[SOLVED] Games crashing randomly

jrrebane

Reputable
Jan 8, 2019
3
0
4,510
Hello,

My friend is experiencing some problems, his games crash randomly mid-session. Some days the games don't crash at all. We've tried stress testing the PC with 3DMark and Cinebench, but the problem did not occur and I uninstalled ASUS GPUTweak 2 as I read somewhere that it can cause problems. Also when restarting his resolution drops from 1920x1080 to 800x600. CPU and GPU temperatures seem okay.

His specs:
Intel I7-6700K with Enermax LiqMax II 240
ASUS Z170 Pro Gaming
nVidia 1080 8GB ASUS TURBO-GTX1080-8G
RAM 16GB (8GBx2) DDR4-2400
Samsung 500GB 850EVO SSD
1TB HDD
EVGA 500W 80 Plus PSU
 
Solution
-Did he reset the games to 'Reset Game' or 'Default', 'Set to Default'? Games remember crashes the same way they remember settings.
-Uninstall the video card drivers using DDU. I had driver problems when I switched video cards (Nvidia to AMD).

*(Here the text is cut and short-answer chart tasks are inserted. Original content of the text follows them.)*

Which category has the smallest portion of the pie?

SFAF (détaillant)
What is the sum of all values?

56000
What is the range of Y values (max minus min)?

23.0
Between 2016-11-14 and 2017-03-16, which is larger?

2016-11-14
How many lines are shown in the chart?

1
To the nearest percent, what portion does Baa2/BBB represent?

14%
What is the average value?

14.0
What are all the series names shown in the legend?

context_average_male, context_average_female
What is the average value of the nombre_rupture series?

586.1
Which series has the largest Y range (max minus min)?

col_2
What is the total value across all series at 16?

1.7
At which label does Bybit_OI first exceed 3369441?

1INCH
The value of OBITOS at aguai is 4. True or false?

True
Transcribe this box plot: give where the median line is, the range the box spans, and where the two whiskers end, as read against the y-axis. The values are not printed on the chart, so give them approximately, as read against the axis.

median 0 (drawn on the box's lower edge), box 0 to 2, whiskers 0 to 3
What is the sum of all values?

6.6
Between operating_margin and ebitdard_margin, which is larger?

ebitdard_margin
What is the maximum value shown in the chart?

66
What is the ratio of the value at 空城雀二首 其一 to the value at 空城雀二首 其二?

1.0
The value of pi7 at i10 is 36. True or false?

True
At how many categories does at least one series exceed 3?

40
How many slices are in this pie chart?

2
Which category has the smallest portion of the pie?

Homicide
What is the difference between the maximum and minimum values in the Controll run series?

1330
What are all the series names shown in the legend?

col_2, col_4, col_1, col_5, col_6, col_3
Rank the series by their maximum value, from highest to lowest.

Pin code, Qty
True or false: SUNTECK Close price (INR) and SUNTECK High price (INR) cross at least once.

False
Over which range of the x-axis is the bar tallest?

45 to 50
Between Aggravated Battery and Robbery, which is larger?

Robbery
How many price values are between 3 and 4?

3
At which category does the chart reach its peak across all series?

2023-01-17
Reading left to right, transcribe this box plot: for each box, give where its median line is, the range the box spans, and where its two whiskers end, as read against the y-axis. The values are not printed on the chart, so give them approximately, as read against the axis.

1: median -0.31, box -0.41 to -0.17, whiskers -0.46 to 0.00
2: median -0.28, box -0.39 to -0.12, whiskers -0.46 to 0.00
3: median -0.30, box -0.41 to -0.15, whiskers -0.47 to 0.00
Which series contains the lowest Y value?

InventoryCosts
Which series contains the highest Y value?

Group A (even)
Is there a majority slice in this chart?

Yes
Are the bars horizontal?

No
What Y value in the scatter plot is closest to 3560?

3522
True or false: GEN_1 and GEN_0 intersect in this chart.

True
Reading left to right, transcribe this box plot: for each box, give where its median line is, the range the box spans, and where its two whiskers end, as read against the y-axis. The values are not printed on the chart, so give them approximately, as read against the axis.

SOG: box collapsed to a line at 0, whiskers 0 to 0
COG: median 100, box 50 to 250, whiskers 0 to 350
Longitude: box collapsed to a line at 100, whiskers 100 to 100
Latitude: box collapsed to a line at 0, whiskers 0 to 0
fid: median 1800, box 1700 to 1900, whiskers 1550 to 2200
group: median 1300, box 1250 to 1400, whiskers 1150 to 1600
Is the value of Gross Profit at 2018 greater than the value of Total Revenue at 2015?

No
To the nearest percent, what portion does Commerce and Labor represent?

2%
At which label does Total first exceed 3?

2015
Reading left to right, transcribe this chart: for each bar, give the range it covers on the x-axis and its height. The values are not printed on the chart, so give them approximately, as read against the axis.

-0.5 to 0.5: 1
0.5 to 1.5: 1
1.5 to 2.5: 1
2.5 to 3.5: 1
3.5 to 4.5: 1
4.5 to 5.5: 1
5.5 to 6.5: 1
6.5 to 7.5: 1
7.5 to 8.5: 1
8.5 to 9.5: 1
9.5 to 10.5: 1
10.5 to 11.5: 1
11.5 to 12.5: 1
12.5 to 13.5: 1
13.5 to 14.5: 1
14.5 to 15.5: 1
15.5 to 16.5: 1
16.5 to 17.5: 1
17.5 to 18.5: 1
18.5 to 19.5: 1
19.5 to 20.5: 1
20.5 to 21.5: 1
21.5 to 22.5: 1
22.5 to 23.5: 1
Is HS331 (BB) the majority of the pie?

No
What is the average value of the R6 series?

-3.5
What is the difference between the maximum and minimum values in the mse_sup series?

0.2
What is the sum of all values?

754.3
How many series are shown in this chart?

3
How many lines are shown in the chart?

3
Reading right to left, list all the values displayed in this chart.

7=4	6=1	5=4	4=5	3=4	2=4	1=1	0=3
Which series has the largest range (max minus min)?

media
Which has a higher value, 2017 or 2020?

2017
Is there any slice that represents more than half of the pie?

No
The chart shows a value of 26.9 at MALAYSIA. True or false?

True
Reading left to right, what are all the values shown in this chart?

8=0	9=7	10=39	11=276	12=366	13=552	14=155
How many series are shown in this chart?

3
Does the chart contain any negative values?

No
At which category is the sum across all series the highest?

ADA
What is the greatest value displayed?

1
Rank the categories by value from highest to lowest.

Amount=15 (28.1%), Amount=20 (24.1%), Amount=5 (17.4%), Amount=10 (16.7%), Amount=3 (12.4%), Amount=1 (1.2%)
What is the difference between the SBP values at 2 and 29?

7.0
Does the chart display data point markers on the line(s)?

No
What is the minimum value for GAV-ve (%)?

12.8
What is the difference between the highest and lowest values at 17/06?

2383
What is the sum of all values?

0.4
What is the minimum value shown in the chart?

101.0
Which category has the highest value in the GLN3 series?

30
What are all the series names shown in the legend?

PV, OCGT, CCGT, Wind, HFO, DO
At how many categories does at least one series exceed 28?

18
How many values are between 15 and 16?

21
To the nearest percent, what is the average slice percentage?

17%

The Windows 7 uninstaller didn't completely remove the Nvidia drivers from the registry path. Plus, the fragments were invisible to any uninstallers. I had to go into the registry to dig them out myself. Real pain.
I found out a better solution is, if you reinstall the old video drivers and card back in, it'll show up again. This time use a tool, DDU to uninstall them.
Get it here.

-Test his video card in your computer. It's one way to check if it's the video...

jrrebane

Reputable
Jan 8, 2019
3
0
4,510


PSU is one of the things that has been lurking in my mind and yes it's happening under heavyish load. He can close the app that crashes via command prompt and the pc remains usable after that. It's not like it freezes completely.
 

Rexer

Distinguished
-Did he reset the games to 'Reset Game' or 'Default', 'Set to Default'? Games remember crashes the same way they remember settings.
-Uninstall the video card drivers using DDU. I had driver problems when I switched video cards (Nvidia to AMD). The Windows 7 uninstaller didn't completely remove the Nvidia drivers from the registry path. Plus, the fragments were invisible to any uninstallers. I had to go into the registry to dig them out myself. Real pain.
I found out a better solution is, if you reinstall the old video drivers and card back in, it'll show up again. This time use a tool, DDU to uninstall them.
Get it here.

-Test his video card in your computer. It's one way to check if it's the video card.
-If he does plan to get a new psu, get one above the 500w psu. Sure, 500w is sufficient but if he plans on any added peripherals or later, want overclocking, the 500w psu is borderline -too little or just sufficient. I'd get 600w to 750w.